Stored records
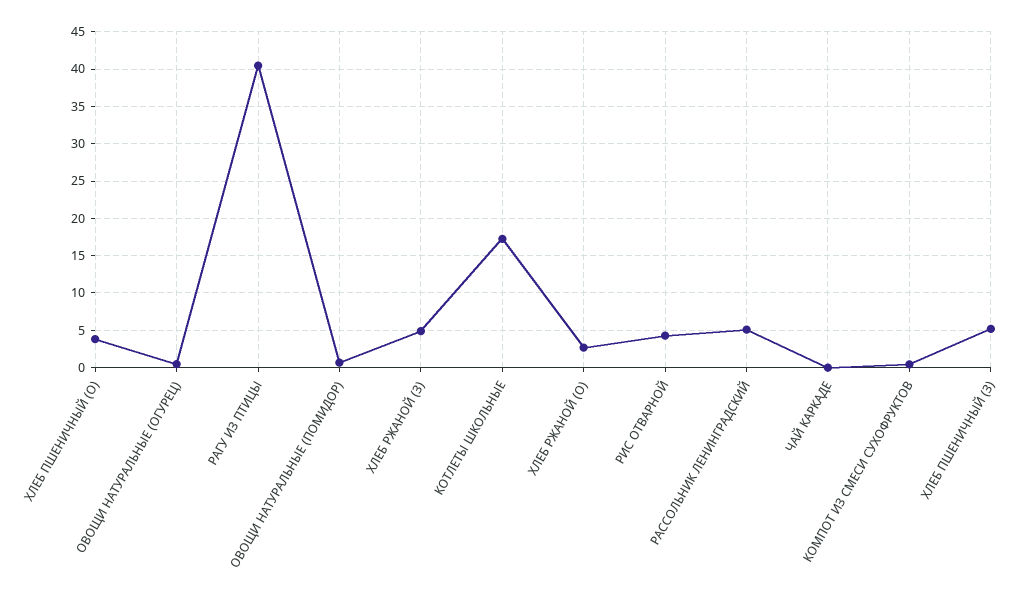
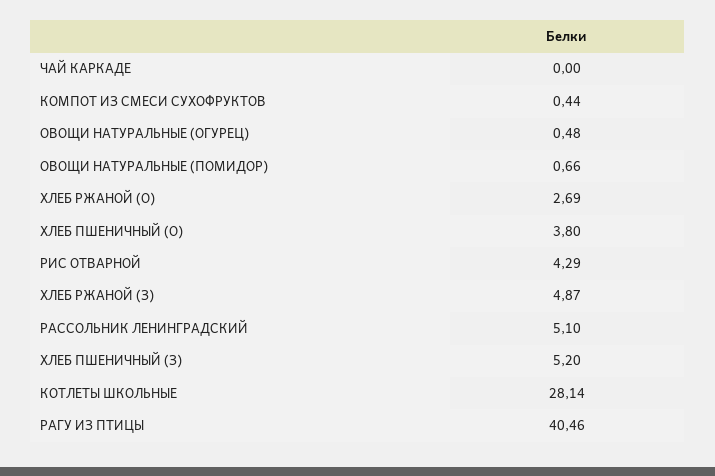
  {
    "ХЛЕБ ПШЕНИЧНЫЙ (О)": 3.8,
    "ОВОЩИ НАТУРАЛЬНЫЕ (ОГУРЕЦ)": 0.48,
    "РАГУ ИЗ ПТИЦЫ": 40.46,
    "ОВОЩИ НАТУРАЛЬНЫЕ (ПОМИДОР)": 0.66,
    "ХЛЕБ РЖАНОЙ (З)": 4.87,
-   "КОТЛЕТЫ ШКОЛЬНЫЕ": 17,
+   "КОТЛЕТЫ ШКОЛЬНЫЕ": 28.14,
    "ХЛЕБ РЖАНОЙ (О)": 2.69,
    "РИС ОТВАРНОЙ": 4.29,
    "РАССОЛЬНИК ЛЕНИНГРАДСКИЙ": 5.1,
    "ЧАЙ КАРКАДЕ": 0,
    "КОМПОТ ИЗ СМЕСИ СУХОФРУКТОВ": 0.44,
    "ХЛЕБ ПШЕНИЧНЫЙ (З)": 5.2
  }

• Work to complete
Lines above holding "КОТЛЕТЫ": give their count, nothing more.

• Response for this exercise
2